Rural locality in Volyn Oblast, Ukraine

Shatsk (Шацьк, /uk/; Szack; שאצק) is a rural settlement in Volyn Oblast, Kovel Raion, north-western Ukraine. It is located to the north-west of Kovel. Population:

The village is situated in a picturesque area in the western part of Volyn Woodlands, surrounded by lakes, which are sometimes called Shatsky (Velyke Chorne, Svitiaz, Pulemetske, Luka, Liutsymer, Somynets, Karasynets, Ozertse).

In 2017, a postage stamp featuring the coat of arms of Shatsk was released by Ukrposhta.

==History==

 Crown of the Kingdom of Poland 1410–1569
 Polish–Lithuanian Commonwealth 1569–1795
Russian Empire 1795–1917
Ukrainian People's Republic/Ukrainian State 1917-1919
Second Polish Republic 1919–1945
   Soviet Union 1939–1941 (occupation)
   Nazi Germany 1941–1944 (occupation)
   Soviet Union 1944–1945 (occupation)
Soviet Union 1945–1991
Ukraine 1991–present

In Rus' sources, the town located in this area is mentioned twice, in 1255 and in 1287. In Polish sources the town is first mentioned in 1410. It had numerous voivodes such as the Dubasovy noble family from the 16th century to the end of the Russian Empire in 1917.

Following the German-Soviet invasion of Poland, which started World War II in September 1939, it was the battlefield of the Battle of Szack between Polish forces of general Wilhelm Orlik-Rueckemann and the Soviet 4th Army.

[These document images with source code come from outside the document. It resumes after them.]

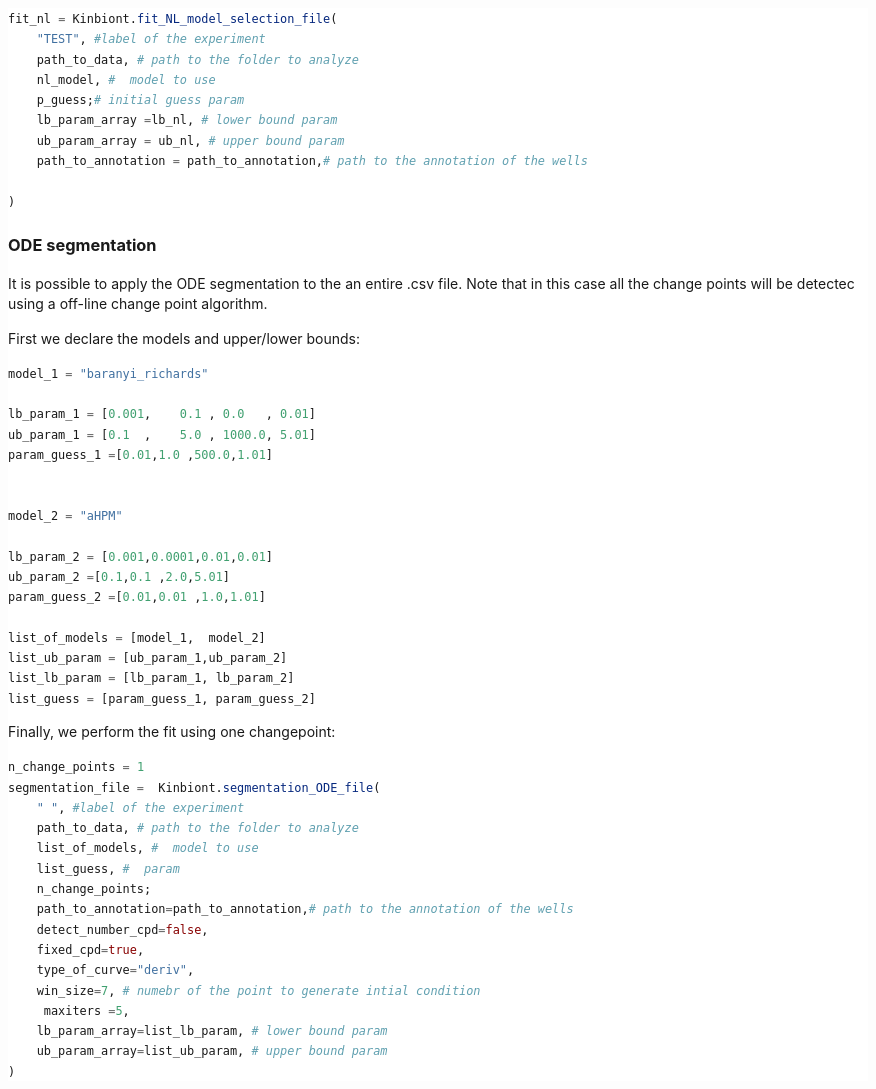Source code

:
 ```julia
fit_nl = Kinbiont.fit_NL_model_selection_file(
    "TEST", #label of the experiment
    path_to_data, # path to the folder to analyze
    nl_model, #  model to use
    p_guess;# initial guess param
    lb_param_array =lb_nl, # lower bound param
    ub_param_array = ub_nl, # upper bound param
    path_to_annotation = path_to_annotation,# path to the annotation of the wells
  
)
```

### ODE segmentation

It is possible to apply the ODE segmentation to the an entire .csv file. Note that in this case all the change points will be detectec using a off-line change point algorithm.

First we declare the models and upper/lower bounds:
```julia
model_1 = "baranyi_richards"

lb_param_1 = [0.001,    0.1 , 0.0   , 0.01]
ub_param_1 = [0.1  ,    5.0 , 1000.0, 5.01]
param_guess_1 =[0.01,1.0 ,500.0,1.01]


model_2 = "aHPM"

lb_param_2 = [0.001,0.0001,0.01,0.01]
ub_param_2 =[0.1,0.1 ,2.0,5.01]
param_guess_2 =[0.01,0.01 ,1.0,1.01]

list_of_models = [model_1,  model_2]
list_ub_param = [ub_param_1,ub_param_2]
list_lb_param = [lb_param_1, lb_param_2]
list_guess = [param_guess_1, param_guess_2]

```

Finally, we perform the fit using one changepoint:
```julia
n_change_points = 1
segmentation_file =  Kinbiont.segmentation_ODE_file(
    " ", #label of the experiment
    path_to_data, # path to the folder to analyze
    list_of_models, #  model to use 
    list_guess, #  param
    n_change_points;
    path_to_annotation=path_to_annotation,# path to the annotation of the wells
    detect_number_cpd=false,
    fixed_cpd=true,
    type_of_curve="deriv",
    win_size=7, # numebr of the point to generate intial condition
     maxiters =5,
    lb_param_array=list_lb_param, # lower bound param
    ub_param_array=list_ub_param, # upper bound param
)
```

Afterwards it was under Soviet occupation until 1941, and then German occupation until 1944. The Jewish population of the village at the beginning of the German occupation was probably around 300. Germans arrived in the village on June 30, 1941. In October 1941, the Jews of the town and surrounding villages were held captives in a ghetto. Shortly after, 319 Jews were shot by the Einsatzkommando and German police.

Until 2020 was an administrative centre of Shatsk Raion.

Until 26 January 2024, Shatsk was designated urban-type settlement. On this day, a new law entered into force which abolished this status, and Shatsk became a rural settlement.